*** Supplied information ***

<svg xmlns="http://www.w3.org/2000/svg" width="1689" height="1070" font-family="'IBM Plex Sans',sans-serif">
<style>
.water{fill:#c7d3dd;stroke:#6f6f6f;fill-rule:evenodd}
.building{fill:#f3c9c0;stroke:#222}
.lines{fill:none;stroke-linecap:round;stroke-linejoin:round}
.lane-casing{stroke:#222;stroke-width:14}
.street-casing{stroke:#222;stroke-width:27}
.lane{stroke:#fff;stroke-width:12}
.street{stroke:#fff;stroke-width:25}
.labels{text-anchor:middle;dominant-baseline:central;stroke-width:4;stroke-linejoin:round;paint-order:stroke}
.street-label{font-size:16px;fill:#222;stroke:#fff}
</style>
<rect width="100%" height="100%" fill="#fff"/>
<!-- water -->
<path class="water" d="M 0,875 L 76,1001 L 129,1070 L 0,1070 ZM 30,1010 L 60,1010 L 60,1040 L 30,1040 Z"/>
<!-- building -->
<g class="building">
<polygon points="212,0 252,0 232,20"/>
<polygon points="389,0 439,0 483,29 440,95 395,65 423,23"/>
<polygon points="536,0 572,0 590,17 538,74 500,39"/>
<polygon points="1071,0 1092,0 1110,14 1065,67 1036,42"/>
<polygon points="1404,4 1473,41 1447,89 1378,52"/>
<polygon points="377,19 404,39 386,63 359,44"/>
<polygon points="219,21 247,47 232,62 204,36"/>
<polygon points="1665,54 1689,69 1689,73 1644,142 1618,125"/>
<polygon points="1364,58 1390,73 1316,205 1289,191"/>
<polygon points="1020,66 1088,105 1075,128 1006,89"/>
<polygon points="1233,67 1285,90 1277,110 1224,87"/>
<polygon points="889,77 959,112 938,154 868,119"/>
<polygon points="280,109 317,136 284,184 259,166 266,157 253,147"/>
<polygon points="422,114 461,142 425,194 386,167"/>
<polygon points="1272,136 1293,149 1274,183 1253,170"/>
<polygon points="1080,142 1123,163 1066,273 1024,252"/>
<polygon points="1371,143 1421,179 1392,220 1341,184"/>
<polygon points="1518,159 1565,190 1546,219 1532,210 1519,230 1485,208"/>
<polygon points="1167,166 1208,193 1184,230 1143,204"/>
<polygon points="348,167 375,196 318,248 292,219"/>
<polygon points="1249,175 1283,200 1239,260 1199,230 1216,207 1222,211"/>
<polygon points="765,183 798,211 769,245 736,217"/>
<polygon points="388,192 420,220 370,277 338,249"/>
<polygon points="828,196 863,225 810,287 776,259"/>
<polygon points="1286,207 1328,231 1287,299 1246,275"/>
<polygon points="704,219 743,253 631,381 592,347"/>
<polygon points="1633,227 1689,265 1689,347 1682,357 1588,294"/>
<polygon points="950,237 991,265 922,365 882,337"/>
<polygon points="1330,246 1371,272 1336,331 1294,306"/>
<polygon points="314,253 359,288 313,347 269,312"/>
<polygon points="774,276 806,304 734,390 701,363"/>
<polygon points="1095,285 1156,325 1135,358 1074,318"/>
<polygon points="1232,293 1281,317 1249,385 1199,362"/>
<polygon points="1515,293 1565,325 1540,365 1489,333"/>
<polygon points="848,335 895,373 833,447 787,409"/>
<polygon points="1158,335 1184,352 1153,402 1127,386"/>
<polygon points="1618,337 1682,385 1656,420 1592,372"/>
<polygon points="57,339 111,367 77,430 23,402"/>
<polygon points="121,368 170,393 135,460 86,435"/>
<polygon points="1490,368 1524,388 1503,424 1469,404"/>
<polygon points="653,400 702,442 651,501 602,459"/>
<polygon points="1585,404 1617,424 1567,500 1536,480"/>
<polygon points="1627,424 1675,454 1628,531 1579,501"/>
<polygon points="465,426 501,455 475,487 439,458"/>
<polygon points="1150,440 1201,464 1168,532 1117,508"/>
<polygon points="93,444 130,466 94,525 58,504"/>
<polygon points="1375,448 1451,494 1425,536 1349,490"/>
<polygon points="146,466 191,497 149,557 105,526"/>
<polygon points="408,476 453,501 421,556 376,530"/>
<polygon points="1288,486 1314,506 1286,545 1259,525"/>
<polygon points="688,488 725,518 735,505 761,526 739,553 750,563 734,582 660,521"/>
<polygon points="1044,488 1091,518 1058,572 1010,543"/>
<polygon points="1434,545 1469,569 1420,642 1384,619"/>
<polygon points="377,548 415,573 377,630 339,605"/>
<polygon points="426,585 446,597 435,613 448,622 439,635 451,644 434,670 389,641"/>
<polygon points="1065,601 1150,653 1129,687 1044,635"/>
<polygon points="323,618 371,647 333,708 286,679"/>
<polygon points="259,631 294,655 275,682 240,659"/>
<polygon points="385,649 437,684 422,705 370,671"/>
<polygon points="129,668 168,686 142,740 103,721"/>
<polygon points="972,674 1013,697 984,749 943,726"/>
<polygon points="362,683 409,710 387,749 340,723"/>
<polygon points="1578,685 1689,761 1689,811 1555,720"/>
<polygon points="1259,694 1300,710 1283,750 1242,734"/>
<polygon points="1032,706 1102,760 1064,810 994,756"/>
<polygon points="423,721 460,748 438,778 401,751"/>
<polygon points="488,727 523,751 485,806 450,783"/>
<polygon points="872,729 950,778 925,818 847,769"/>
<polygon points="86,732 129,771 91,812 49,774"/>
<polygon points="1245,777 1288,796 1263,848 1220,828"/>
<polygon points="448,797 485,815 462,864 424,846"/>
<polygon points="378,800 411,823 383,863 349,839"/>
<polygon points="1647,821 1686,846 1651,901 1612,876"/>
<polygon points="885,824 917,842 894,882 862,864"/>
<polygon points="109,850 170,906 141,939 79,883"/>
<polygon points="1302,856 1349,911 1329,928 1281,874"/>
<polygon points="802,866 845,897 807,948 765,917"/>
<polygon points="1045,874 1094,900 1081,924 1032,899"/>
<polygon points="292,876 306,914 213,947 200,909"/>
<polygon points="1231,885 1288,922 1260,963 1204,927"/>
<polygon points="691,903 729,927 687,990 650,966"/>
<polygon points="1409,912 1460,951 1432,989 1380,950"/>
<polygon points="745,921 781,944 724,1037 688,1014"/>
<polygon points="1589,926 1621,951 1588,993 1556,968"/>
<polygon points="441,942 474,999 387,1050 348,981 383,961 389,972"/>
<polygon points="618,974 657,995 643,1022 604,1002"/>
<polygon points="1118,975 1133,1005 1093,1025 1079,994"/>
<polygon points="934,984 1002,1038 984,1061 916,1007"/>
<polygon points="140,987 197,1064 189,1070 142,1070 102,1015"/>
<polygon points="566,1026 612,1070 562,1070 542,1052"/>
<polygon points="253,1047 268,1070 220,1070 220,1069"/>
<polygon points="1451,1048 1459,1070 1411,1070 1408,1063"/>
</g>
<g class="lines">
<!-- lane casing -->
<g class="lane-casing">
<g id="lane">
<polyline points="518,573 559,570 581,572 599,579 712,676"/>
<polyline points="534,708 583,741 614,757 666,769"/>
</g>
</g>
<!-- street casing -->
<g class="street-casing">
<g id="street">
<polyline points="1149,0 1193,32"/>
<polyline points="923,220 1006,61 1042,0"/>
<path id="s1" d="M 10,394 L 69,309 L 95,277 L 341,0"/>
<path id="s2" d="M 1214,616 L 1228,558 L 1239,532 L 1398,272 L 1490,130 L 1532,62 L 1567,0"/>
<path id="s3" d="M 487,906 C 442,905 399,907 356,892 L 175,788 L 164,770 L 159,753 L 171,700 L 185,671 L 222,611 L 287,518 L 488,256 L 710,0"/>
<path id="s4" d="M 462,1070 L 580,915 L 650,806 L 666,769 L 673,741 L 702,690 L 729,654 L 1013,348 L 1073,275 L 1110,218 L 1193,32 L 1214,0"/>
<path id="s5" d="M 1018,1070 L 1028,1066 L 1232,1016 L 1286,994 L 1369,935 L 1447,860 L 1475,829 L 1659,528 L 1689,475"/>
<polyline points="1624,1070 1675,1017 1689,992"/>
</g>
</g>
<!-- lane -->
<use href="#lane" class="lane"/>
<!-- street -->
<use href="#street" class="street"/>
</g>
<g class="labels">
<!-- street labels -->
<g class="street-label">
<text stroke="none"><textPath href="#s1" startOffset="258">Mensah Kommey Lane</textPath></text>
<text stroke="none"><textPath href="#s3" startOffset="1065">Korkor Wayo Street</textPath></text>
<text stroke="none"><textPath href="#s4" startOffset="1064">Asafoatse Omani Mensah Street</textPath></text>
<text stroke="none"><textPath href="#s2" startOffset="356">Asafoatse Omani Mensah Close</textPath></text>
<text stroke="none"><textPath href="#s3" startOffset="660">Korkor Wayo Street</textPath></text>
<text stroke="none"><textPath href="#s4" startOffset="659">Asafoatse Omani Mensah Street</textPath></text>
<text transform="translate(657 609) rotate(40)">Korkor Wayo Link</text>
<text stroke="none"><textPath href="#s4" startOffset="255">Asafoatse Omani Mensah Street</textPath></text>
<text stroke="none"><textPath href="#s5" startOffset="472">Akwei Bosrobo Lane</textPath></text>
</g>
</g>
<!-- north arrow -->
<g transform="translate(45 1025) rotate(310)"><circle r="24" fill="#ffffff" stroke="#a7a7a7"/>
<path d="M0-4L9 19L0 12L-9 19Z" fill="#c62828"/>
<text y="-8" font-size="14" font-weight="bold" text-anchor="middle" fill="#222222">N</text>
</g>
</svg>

*** End of Supplied information ***

Instructions to follow: Gather each line of the records holding the string "lines".

Your solution:
.lines{fill:none;stroke-linecap:round;stroke-linejoin:round}
<g class="lines">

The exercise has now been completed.